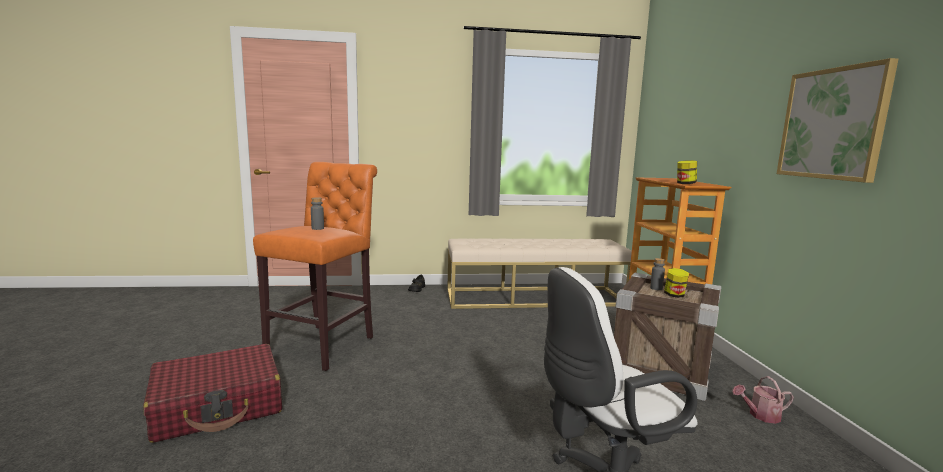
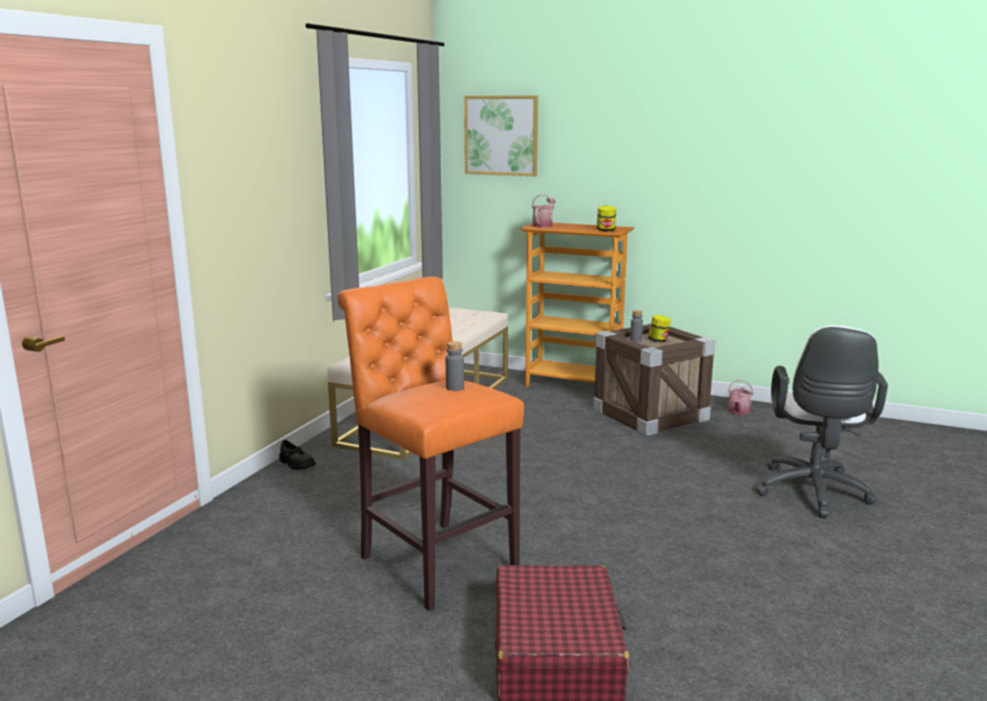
camera: 60 degrees left, 5 degrees up
picture [777,58,898,183] -> picture moved to [464,96,538,176]
none -> watering can [531,194,555,228]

· · · · ·

REQUIREMENT
Copy the listing in full and without alteration, omitting every picture.

EXERCISE RESPONSE
camera: 60 degrees left, 5 degrees up
picture [777,58,898,183] -> picture moved to [464,96,538,176]
none -> watering can [531,194,555,228]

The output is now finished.